Aim —
Present the material below, from its first line up to and including the line containing "genus: Acanthocephala", as a Markdown table with the columns Row and Line. Number each row and leave out blank lines.

Information provided —
╭──

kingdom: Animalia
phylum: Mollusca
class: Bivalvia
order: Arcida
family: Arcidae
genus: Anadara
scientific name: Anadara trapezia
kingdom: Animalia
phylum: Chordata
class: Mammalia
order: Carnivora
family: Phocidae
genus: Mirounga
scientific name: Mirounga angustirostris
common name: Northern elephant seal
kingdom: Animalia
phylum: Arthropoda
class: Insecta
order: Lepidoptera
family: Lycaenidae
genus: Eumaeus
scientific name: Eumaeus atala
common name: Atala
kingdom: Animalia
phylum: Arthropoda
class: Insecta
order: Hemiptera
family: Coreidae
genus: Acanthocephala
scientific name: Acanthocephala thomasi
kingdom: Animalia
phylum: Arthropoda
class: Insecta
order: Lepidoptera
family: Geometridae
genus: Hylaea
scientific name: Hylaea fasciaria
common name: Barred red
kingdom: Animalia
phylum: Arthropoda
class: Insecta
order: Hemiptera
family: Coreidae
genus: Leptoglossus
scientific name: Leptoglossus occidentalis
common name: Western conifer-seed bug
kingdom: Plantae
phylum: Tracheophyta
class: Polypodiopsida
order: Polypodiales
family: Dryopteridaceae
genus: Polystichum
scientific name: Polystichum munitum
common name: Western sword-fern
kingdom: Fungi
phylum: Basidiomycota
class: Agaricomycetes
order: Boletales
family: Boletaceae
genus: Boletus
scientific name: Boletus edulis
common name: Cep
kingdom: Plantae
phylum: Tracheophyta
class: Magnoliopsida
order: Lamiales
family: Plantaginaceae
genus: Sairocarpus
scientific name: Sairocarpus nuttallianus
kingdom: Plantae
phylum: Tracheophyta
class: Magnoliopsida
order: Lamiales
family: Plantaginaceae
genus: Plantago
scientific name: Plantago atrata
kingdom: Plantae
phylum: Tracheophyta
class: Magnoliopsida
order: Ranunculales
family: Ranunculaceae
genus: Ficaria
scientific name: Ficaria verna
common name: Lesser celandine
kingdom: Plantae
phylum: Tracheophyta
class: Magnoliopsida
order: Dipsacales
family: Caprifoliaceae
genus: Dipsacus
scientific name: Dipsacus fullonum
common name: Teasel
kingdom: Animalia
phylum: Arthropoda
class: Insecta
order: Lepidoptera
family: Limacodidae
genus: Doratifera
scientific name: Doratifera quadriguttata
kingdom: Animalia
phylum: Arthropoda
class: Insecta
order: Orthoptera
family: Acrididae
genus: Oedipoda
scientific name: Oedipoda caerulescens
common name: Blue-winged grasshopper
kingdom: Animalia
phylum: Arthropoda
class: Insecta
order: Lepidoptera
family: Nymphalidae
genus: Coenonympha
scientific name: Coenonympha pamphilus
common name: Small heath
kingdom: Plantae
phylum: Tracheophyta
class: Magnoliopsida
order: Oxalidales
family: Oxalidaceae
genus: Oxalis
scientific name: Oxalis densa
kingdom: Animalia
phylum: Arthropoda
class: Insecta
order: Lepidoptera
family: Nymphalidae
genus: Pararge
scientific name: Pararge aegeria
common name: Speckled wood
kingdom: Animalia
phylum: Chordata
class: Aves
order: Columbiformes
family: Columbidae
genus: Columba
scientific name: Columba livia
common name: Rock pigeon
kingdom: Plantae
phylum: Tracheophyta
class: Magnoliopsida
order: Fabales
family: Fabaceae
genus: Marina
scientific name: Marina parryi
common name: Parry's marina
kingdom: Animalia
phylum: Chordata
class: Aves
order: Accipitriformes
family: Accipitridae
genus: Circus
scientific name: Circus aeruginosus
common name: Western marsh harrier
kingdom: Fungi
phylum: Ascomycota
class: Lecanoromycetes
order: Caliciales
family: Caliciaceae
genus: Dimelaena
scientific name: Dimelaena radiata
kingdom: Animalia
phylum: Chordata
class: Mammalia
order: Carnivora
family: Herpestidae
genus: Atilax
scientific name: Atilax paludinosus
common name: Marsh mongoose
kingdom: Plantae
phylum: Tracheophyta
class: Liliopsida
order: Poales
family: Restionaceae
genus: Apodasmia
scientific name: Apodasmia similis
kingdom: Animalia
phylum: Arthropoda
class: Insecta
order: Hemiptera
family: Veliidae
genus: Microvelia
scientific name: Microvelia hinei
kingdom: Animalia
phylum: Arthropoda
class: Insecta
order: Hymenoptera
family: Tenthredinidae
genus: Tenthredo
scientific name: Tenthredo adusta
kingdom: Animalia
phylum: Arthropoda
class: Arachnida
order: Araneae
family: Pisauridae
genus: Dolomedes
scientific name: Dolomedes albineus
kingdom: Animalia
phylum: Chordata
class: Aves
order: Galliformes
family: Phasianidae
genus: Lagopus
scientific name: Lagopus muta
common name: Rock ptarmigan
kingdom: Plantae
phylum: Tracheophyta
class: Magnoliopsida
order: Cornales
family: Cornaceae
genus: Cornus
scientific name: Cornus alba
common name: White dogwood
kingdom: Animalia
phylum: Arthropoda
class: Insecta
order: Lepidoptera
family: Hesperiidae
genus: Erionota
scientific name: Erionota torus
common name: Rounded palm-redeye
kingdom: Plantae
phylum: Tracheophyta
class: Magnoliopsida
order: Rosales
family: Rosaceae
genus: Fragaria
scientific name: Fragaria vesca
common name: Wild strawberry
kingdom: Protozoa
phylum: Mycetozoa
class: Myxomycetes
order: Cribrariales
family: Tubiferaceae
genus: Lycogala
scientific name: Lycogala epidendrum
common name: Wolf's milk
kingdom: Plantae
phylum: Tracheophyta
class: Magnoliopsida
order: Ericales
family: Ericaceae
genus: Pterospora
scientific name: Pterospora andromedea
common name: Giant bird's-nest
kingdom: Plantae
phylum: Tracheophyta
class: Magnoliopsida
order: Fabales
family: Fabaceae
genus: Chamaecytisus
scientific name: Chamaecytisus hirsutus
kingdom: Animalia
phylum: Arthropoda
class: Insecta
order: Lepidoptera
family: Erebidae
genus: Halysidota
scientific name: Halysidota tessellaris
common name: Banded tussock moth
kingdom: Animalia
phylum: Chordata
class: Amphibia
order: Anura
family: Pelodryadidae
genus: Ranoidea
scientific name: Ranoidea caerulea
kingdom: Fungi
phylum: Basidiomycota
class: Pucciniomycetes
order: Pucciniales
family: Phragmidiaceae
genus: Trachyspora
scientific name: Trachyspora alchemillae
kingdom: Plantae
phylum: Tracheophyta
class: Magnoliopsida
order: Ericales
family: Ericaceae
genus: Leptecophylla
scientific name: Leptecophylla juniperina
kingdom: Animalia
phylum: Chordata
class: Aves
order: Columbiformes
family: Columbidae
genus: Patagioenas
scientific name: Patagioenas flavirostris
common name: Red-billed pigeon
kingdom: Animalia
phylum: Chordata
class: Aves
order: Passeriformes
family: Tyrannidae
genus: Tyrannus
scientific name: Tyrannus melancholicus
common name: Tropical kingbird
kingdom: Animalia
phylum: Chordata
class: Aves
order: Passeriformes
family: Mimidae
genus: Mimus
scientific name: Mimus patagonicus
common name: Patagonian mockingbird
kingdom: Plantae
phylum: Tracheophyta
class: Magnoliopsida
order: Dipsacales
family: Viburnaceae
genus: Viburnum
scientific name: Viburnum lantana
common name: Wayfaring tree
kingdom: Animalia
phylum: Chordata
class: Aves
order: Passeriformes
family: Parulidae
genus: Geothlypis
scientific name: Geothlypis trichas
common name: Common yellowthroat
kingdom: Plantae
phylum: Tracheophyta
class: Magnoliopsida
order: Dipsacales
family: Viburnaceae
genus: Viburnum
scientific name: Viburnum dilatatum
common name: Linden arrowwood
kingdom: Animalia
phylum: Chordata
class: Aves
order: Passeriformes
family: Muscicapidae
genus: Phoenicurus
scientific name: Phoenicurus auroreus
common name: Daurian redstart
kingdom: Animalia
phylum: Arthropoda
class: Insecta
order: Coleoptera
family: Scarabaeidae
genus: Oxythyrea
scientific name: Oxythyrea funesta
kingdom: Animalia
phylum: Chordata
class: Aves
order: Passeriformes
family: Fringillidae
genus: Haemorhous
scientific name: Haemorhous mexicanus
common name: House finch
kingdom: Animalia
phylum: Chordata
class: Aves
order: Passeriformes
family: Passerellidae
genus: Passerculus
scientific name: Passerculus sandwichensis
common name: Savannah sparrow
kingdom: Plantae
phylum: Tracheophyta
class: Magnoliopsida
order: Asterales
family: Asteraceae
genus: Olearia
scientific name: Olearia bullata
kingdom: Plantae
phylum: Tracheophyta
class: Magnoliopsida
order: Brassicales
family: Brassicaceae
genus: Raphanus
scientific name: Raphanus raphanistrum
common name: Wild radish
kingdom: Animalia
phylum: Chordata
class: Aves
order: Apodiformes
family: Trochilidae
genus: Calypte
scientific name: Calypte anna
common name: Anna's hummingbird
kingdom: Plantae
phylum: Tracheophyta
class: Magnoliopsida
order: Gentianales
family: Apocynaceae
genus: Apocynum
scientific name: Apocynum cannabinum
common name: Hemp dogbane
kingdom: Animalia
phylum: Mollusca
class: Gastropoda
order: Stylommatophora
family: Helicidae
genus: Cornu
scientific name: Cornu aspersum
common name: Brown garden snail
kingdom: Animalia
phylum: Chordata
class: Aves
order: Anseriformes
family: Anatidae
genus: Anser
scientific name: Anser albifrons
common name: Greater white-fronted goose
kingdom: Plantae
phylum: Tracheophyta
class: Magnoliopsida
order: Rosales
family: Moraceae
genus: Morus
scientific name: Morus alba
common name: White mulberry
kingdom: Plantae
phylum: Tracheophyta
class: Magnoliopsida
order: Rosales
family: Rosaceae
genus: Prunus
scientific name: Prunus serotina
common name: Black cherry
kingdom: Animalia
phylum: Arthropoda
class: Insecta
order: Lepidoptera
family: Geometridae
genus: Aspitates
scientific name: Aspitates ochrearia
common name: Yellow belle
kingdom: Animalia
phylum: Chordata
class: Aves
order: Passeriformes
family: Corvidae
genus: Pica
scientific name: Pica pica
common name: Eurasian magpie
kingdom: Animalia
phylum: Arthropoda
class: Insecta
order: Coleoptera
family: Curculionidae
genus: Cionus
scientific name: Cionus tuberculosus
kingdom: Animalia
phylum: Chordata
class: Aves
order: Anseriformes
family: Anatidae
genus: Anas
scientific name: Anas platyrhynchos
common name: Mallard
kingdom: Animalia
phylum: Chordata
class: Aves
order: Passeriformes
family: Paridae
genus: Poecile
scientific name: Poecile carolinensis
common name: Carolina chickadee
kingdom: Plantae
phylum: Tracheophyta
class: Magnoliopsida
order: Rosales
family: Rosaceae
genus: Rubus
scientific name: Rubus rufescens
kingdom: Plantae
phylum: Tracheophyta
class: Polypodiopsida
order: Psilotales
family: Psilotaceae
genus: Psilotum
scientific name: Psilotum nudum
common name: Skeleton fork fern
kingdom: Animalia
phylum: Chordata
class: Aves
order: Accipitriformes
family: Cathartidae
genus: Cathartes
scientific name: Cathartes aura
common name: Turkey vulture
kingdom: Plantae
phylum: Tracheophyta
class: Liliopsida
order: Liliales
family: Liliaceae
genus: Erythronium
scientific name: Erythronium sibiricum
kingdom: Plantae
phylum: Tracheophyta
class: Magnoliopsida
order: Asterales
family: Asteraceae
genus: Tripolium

╰──

Result for this task —
| Row | Line |
|---|---|
| 1 | kingdom: Animalia |
| 2 | phylum: Mollusca |
| 3 | class: Bivalvia |
| 4 | order: Arcida |
| 5 | family: Arcidae |
| 6 | genus: Anadara |
| 7 | scientific name: Anadara trapezia |
| 8 | kingdom: Animalia |
| 9 | phylum: Chordata |
| 10 | class: Mammalia |
| 11 | order: Carnivora |
| 12 | family: Phocidae |
| 13 | genus: Mirounga |
| 14 | scientific name: Mirounga angustirostris |
| 15 | common name: Northern elephant seal |
| 16 | kingdom: Animalia |
| 17 | phylum: Arthropoda |
| 18 | class: Insecta |
| 19 | order: Lepidoptera |
| 20 | family: Lycaenidae |
| 21 | genus: Eumaeus |
| 22 | scientific name: Eumaeus atala |
| 23 | common name: Atala |
| 24 | kingdom: Animalia |
| 25 | phylum: Arthropoda |
| 26 | class: Insecta |
| 27 | order: Hemiptera |
| 28 | family: Coreidae |
| 29 | genus: Acanthocephala |